Adding up the cost of mortgage brokers
One phone call saved my workmate $210 a month, but who is paying the cost of mortgage brokers?
Imagine going to McDonald’s and being charged $8 for a Big Mac, time and time again, only to find that your colleague was getting the same meal for $5.85.
That’s what happens in the mortgage market all the time, which is a lot bigger than that for burgers.
My colleague Scott Murdoch, after my prodding, rang his bank yesterday to seek a reduction in his home loan rate. He’d heard it was possible to obtain a mortgage rate in the “threes”. After a 15-minute discussion, Westpac promptly cut both of his two modestly sized mortgages by a cumulative 1.31 percentage points, saving him more than $210 a month.
Maybe you should try getting on the blower.
The penultimate week of hearings at the royal commission has put mortgages back into focus. And if you think mortgage pricing is sticky and opaque, consider putting mortgage broking commissions in the mix.
Commonwealth Bank chief executive Matt Comyn said about 1300 brokers earned more than $1 million a year.
It turns out about 55 per cent of new home loans, including my own last year, are issued via brokers, according to corporate regulator ASIC’s 2017 investigation into mortgage broker pay.
That shouldn’t be a surprise: using a broker is less hassle. Negotiating the blizzard of “products” with varying bells and whistles, which all embody the same underlying service, credit, would take hours. Plus the service is free at point of sale, even if some nominal sum would flow from the lender to the broker in the end.
In fact, that nominal sum is about half a percentage point of the value of the loan, and then every year after that the broker earns a further 0.14 percentage points in trailing commission, on average.
It looks like I had paid $8000 to my broker, reflected in a higher interest rate, and I’m barely 1½ years into my loan. Perhaps I should have waded through all the brochures myself. Actually, ASIC couldn’t find a difference in mortgage rates depending on how they were originated. So it’s not clear broker-originated loans do have higher interest rates.
Naturally, though, this cost must be embedded into everyone’s mortgage interest rates.
On a national mortgage pile of almost $1.8 trillion, even a small percentage point slice amounts to a motza.

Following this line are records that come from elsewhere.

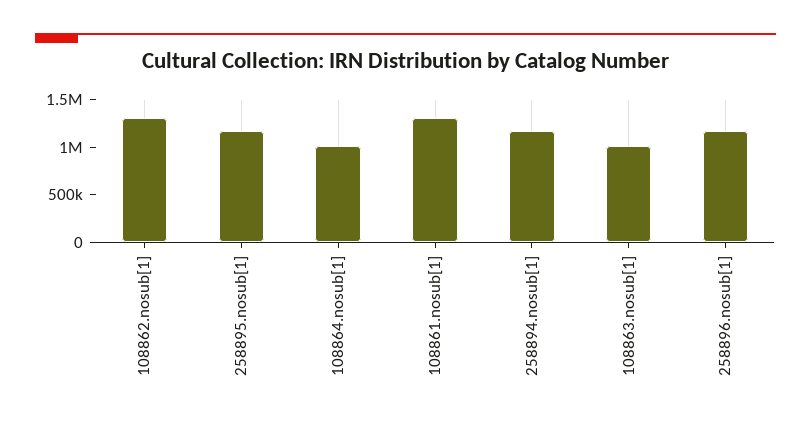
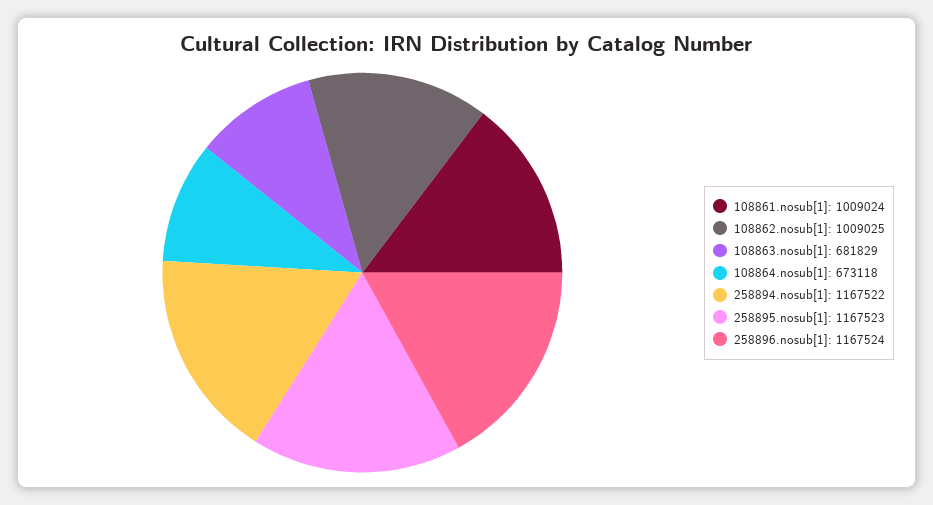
  {
-   "108862.nosub[1]": 1300000,
+   "108862.nosub[1]": 1009025,
    "258895.nosub[1]": 1167523,
-   "108864.nosub[1]": 1000000,
+   "108864.nosub[1]": 673118,
-   "108861.nosub[1]": 1300000,
+   "108861.nosub[1]": 1009024,
    "258894.nosub[1]": 1167522,
-   "108863.nosub[1]": 1000000,
+   "108863.nosub[1]": 681829,
    "258896.nosub[1]": 1167524
  }

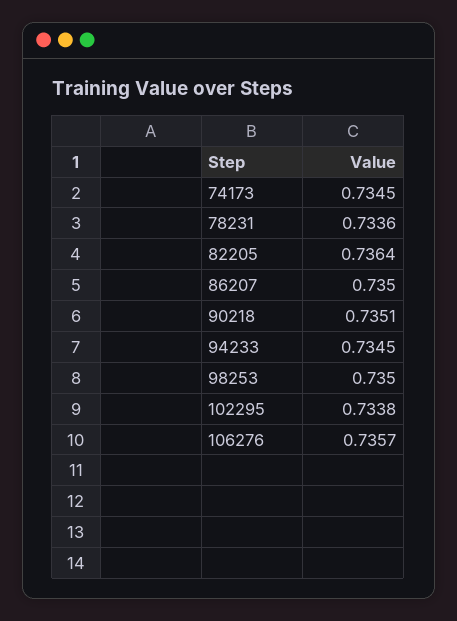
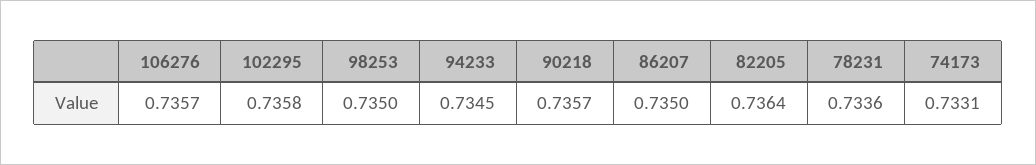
  {
-   "74173": 0.7345,
+   "74173": 0.7331,
    "78231": 0.7336,
    "82205": 0.7364,
    "86207": 0.735,
-   "90218": 0.7351,
+   "90218": 0.7357,
    "94233": 0.7345,
    "98253": 0.735,
-   "102295": 0.7338,
+   "102295": 0.7358,
    "106276": 0.7357
  }

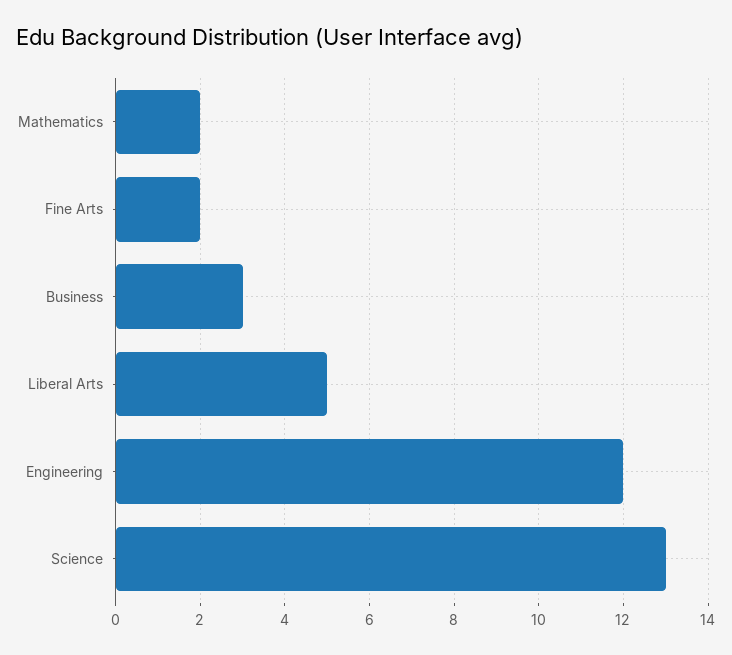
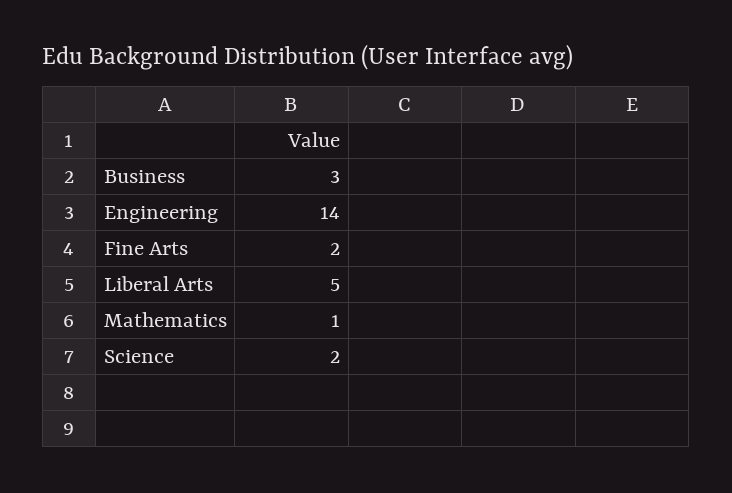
  {
-   "Mathematics": 2,
+   "Mathematics": 1,
    "Fine Arts": 2,
    "Business": 3,
    "Liberal Arts": 5,
-   "Engineering": 12,
+   "Engineering": 14,
-   "Science": 13
+   "Science": 2
  }

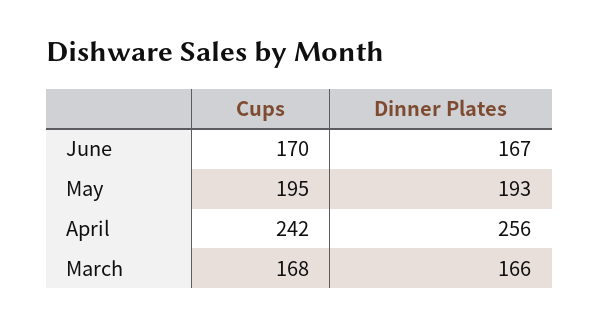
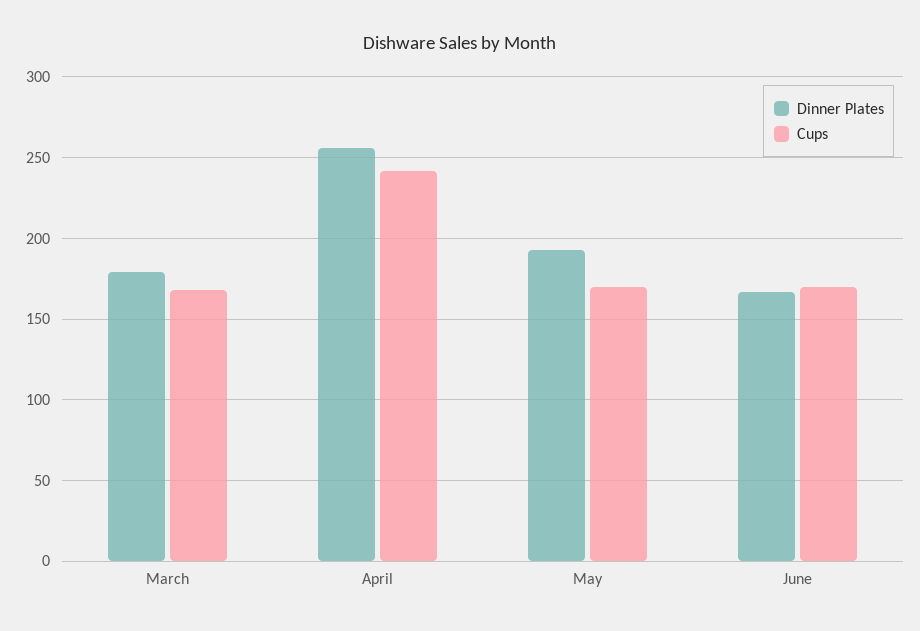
  {
    "Cups": {
      "June": 170,
-     "May": 195,
+     "May": 170,
      "April": 242,
      "March": 168
    },
    "Dinner Plates": {
      "June": 167,
      "May": 193,
      "April": 256,
-     "March": 166
+     "March": 180
    }
  }

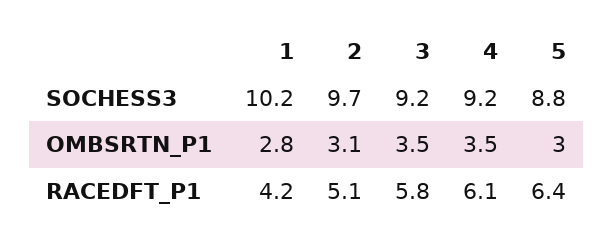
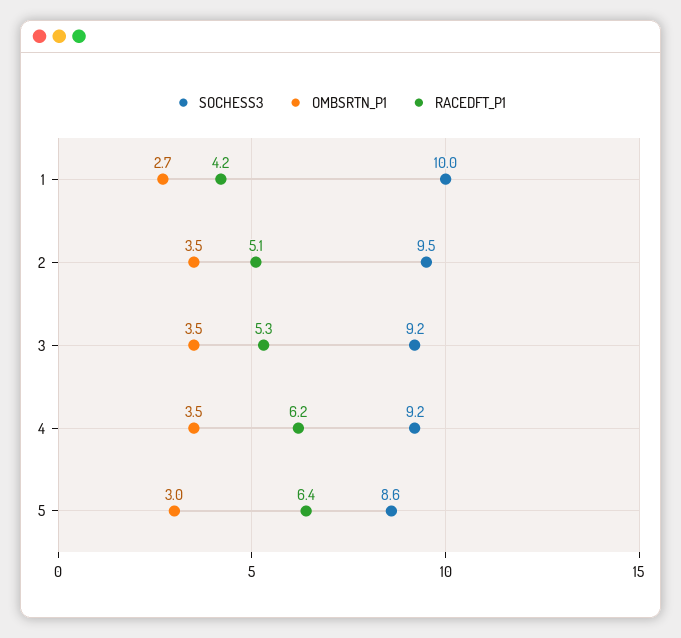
  {
    "SOCHESS3": {
-     "1": 10.2,
+     "1": 10,
-     "2": 9.7,
+     "2": 9.5,
      "3": 9.2,
      "4": 9.2,
-     "5": 8.8
+     "5": 8.6
    },
    "OMBSRTN_P1": {
-     "1": 2.8,
+     "1": 2.7,
-     "2": 3.1,
+     "2": 3.5,
      "3": 3.5,
      "4": 3.5,
      "5": 3
    },
    "RACEDFT_P1": {
      "1": 4.2,
      "2": 5.1,
-     "3": 5.8,
+     "3": 5.3,
-     "4": 6.1,
+     "4": 6.2,
      "5": 6.4
    }
  }

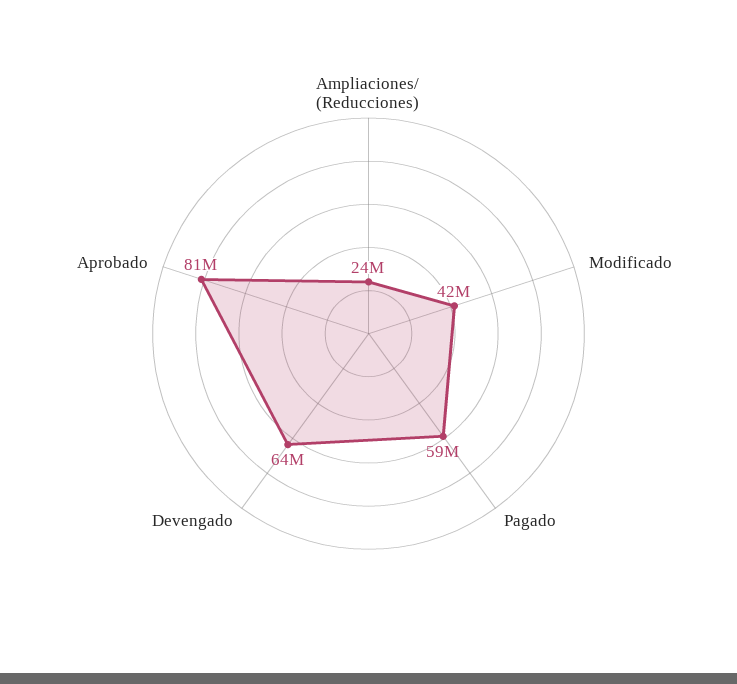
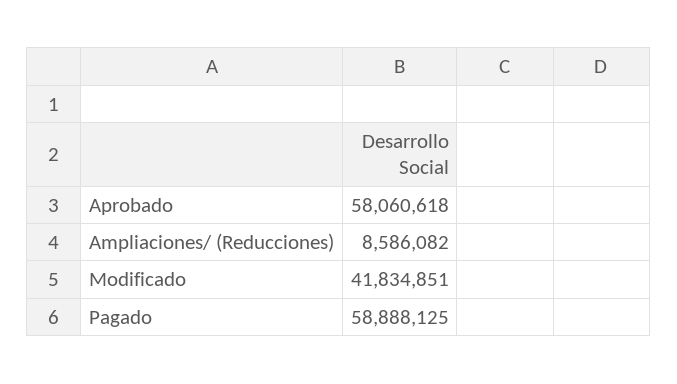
  {
-   "Ampliaciones/ (Reducciones)": 24000000,
+   "Ampliaciones/ (Reducciones)": 8586082,
    "Modificado": 41834851,
    "Pagado": 58888125,
-   "Devengado": 64000000,
-   "Aprobado": 81000000
+   "Aprobado": 58060618
  }

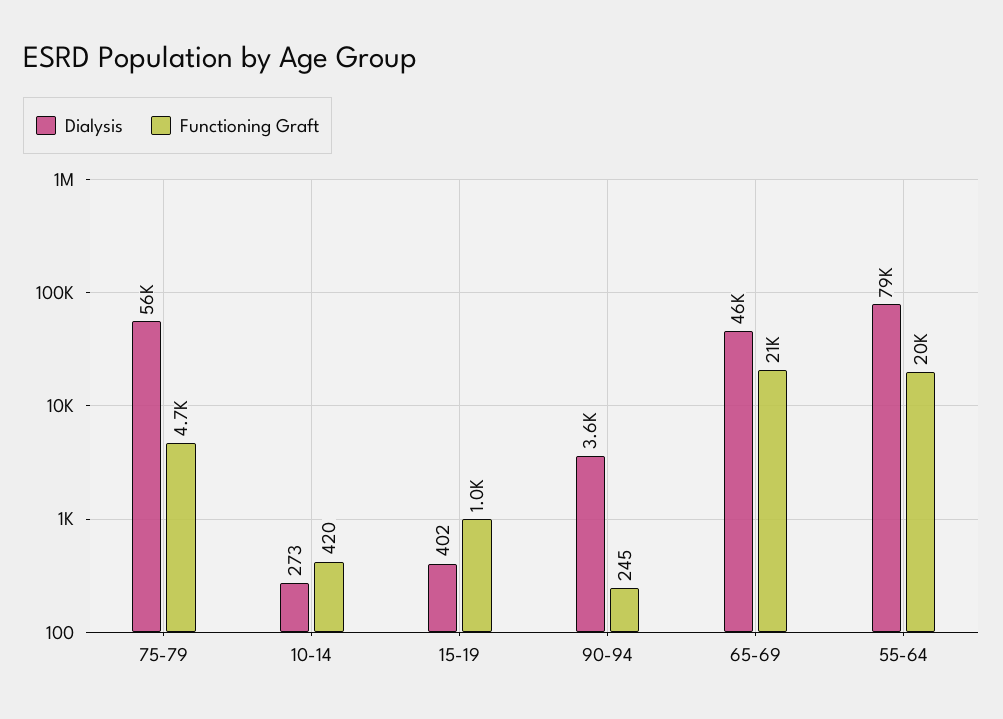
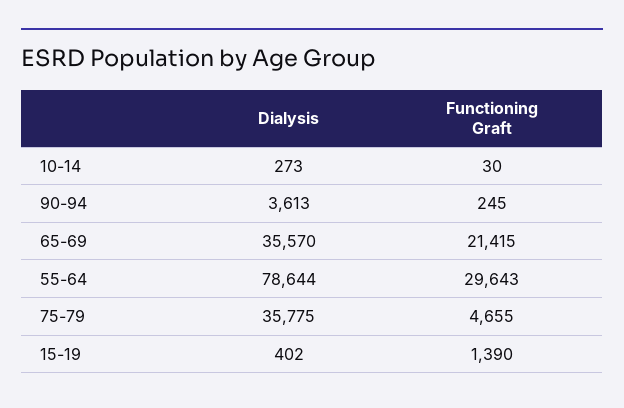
  {
    "Dialysis": {
-     "75-79": 56000,
+     "75-79": 35775,
      "10-14": 273,
      "15-19": 402,
      "90-94": 3613,
-     "65-69": 46000,
+     "65-69": 35570,
      "55-64": 78644
    },
    "Functioning Graft": {
      "75-79": 4655,
-     "10-14": 420,
+     "10-14": 30,
-     "15-19": 1000,
+     "15-19": 1390,
      "90-94": 245,
      "65-69": 21415,
-     "55-64": 20000
+     "55-64": 29643
    }
  }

If half the outstanding stock of mortgages were originated with brokers, and the 14-basis-point trailing commission holds, that’s $1.26 billion a year just in trailing commissions, a sum that royal commissioner Kenneth Hayne wryly suggested had a whiff of “fees for no service” about it.
Under testimony, Comyn suggested the current way brokers are paid should be reformed to make it more transparent. Understandably enough, the current system encourages brokers to encourage customers to borrow larger amounts. It also encourages borrowers to take out riskier interest-only loans, which allow them to borrow more.
No doubt many mortgage brokers add value, and many customers would be willing to pay for their services. Indeed, for a reasonable fee, I would still have used one. I’m not sure I’d have done so at a cost of $1500 a year for years on end, though.
Mortgage brokers help smaller lenders compete, too, providing the latter with ready-made distribution networks. And fewer mortgage brokers would mean more direct mortgage salesmen employed by lenders themselves. Employee or broker, the inherent cost of mortgage distribution won’t be going away.
Nevertheless, opacity of the remuneration structure, not to mention that of the underlying products themselves, is very likely to make those distributions costs much larger than they need be.
That’s before considering the risks of an embedded incentive for home buyers to borrow more for the economy.
For some bizarre reason mortgage broking was exempt from the 2012 Future of Financial Advice laws, a tranche of legislation that sought to stamp out conflicted remuneration and hidden trailing commissions in financial planning.
The Coalition in 2014 watered down the FoFA legislation to protect revenues streams in the finance sector, which coincidentally tends to support the Liberal Party. It removed the requirement for swathes of financial planners to ask their clients whether they wanted to keep paying fees that they probably didn’t know they were paying. Perhaps the Coalition wouldn’t be so bold now.
A flat, upfront fee structure between the borrower and mortgage broker would put downward pressure on the cost of mortgage broking.
It would be fairer, too: cross-subsidies flowing among borrowers that push up interest rates would be eroded — there’d be a lot fewer mortgage brokers earning more than $1m a year.
Comyn said Commonwealth Bank hadn’t moved to pay its brokers in this way for fear of being the first mover, and losing market share to the other major lenders.
Perhaps this will be something the royal commission recommends in its final report due early next year.